The UK Prison Governors’ Association submitted their recommendations to the House of Commons Justice Committee, advising that 15,000 non-violent prisoners need to be released to give the jails any chance of managing COVID-19. They stated that jails across the country are already severely overcrowded, with two prisoners sharing cells designed for a single person, adding that around 80% of prisoners in Swansea were currently doubled up.”  The former justice secretary David Gauke last week called on the government to suspend short sentences to avoid the virus spreading. “There is a strong case for releasing some of those coming towards the end of their sentence a few months earlier,” he said.

Eighty-eight other UK prisoners and 15 staff have already tested positive for Covid-19, Two prisons in Merseyside, HMP Liverpool and HMP Altcourse, have been told there is a designated area in the region for storing additional bodies, according to one prison source.  Staff at HMP Northumberland, which is run by the company Sodexo, have been told bodies could be removed to nearby army bases.

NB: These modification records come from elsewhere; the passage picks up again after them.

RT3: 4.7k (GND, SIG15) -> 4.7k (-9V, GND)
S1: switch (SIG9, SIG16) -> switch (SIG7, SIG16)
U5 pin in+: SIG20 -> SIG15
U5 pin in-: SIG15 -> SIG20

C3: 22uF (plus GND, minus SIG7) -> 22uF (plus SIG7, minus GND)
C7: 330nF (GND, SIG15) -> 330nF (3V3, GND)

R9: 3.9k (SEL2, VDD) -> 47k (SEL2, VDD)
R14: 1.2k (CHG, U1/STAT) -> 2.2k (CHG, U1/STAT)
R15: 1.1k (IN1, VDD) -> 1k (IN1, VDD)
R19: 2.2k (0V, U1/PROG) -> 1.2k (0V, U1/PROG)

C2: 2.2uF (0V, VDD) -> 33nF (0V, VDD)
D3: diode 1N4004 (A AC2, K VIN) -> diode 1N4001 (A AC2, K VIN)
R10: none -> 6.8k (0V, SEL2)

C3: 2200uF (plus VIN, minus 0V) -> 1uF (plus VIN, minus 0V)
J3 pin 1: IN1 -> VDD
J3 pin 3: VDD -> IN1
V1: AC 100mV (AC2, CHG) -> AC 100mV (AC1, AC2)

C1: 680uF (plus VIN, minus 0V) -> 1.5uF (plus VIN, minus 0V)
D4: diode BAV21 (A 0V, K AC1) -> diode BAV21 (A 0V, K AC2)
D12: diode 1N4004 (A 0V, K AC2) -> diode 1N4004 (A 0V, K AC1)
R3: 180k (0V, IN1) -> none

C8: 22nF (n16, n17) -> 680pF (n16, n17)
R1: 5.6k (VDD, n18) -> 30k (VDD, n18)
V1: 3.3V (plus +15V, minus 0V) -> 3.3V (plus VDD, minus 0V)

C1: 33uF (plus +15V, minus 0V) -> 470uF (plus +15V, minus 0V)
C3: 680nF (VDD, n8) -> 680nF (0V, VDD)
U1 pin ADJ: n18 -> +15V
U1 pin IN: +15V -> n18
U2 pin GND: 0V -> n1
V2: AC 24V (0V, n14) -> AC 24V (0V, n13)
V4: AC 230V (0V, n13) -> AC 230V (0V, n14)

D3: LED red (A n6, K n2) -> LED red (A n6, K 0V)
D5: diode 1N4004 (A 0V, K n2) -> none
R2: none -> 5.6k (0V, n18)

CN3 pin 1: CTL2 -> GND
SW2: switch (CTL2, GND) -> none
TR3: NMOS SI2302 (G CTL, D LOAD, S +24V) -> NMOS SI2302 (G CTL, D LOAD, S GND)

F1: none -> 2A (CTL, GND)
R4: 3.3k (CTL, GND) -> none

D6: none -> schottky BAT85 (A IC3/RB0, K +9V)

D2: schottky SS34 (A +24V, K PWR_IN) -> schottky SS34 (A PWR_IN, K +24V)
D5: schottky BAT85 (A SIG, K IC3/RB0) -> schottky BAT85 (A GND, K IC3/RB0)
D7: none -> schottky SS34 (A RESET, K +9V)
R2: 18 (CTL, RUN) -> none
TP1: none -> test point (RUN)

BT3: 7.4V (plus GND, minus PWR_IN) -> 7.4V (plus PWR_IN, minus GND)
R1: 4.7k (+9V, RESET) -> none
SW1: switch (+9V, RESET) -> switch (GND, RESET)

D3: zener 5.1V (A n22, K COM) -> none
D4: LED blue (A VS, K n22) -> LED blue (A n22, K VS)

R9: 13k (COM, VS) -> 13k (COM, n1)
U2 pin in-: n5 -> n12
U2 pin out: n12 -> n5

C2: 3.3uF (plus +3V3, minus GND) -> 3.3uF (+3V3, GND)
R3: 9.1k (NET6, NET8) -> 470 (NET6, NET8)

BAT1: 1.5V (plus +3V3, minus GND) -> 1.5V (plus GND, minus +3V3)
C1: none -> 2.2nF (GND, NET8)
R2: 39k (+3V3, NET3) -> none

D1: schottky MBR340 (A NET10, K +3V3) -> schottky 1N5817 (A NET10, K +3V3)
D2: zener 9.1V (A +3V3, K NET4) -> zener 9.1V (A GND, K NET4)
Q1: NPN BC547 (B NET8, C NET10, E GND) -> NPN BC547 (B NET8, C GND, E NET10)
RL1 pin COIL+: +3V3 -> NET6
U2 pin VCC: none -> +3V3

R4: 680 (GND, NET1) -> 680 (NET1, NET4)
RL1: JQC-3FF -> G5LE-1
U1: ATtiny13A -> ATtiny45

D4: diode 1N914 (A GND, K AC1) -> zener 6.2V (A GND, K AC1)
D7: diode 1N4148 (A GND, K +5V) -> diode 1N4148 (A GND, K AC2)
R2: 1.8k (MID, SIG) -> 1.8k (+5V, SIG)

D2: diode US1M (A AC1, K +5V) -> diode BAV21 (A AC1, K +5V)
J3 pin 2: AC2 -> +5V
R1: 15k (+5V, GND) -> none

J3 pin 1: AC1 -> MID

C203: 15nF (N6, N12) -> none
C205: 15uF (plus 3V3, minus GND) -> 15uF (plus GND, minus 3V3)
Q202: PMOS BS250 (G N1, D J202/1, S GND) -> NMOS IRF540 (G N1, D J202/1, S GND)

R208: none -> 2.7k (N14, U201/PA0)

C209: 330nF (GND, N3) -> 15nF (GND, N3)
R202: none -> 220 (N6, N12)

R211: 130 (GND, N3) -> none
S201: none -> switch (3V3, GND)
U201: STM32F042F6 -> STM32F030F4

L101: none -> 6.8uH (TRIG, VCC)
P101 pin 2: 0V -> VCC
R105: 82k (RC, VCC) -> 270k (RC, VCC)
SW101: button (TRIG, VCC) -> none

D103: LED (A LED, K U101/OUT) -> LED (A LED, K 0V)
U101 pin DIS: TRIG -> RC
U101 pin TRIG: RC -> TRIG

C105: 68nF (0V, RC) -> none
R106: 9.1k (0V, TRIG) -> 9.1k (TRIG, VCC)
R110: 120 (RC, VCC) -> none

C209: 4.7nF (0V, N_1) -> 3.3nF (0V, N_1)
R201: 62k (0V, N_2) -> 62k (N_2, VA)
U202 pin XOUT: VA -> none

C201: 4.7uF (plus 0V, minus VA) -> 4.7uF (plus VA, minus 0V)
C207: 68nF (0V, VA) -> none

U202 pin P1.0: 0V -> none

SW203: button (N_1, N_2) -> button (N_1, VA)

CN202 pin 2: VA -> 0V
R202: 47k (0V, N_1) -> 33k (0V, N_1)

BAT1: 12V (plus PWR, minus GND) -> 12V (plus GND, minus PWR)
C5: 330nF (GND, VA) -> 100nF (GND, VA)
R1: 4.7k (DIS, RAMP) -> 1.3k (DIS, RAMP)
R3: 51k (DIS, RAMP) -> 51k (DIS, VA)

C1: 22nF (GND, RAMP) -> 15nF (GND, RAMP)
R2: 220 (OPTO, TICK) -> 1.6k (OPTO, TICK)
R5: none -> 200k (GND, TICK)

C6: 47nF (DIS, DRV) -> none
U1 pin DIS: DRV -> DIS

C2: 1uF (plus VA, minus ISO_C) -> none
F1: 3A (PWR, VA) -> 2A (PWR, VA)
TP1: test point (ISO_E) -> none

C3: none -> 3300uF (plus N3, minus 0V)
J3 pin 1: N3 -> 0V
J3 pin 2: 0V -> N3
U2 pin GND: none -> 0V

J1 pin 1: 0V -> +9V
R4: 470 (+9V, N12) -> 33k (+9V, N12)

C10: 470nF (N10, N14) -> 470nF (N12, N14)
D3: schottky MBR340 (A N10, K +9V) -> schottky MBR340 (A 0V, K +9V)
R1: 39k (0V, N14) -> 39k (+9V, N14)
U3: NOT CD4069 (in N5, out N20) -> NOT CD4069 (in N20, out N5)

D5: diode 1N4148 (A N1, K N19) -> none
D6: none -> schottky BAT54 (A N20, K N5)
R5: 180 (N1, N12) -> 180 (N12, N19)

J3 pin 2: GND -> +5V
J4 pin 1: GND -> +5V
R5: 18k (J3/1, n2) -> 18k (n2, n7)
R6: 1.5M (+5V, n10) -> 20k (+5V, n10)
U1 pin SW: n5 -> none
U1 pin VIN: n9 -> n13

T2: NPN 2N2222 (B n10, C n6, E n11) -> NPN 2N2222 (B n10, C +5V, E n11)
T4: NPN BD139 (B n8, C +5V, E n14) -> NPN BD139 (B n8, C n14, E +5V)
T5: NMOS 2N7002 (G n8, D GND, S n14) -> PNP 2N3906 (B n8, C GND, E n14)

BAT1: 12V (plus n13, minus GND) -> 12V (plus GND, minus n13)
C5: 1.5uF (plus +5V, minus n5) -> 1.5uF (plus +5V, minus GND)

The Ministry of Justice have said the low-risk offenders released would be electronically tagged and temporarily released on licence in stages, but could be recalled at the first sign of concern. No high-risk criminals — such as those who have been convicted of violent or sexual offences, anyone who is a national security concern or a danger to children — will be considered for release. Nor will prisoners who have not served at least half their custodial term. The announcement follows the news last week that pregnant women in custody who do not pose a high risk of harm to the public, will be temporarily released from prison to protect them and their unborn children from coronavirus. Prisoners in mother and baby units meeting the same risk assessment will also be released with their children. Only 100 prisoners have been released so far.

If released pending trial, Julian Assange would pose no risk as he would be living with his family and be subject to electronic tagging and stringent security monitoring. 

Some countries have already begun releasing prisoners.  Iranian state media announced it would temporarily free about 70,000 prisoners to combat the spread of the disease, pardoning 10,000 inmates “in light of the sensitive situation in the country”. Outbreaks have already begun in U.S. jails, with New York City Mayor Bill de Blasio preparing to release hundreds of inmates this week who he said were in “immediate danger” of contracting the coronavirus. The Polish Justice Ministry said on its website that its release plans could extend to some 12,000 convicts.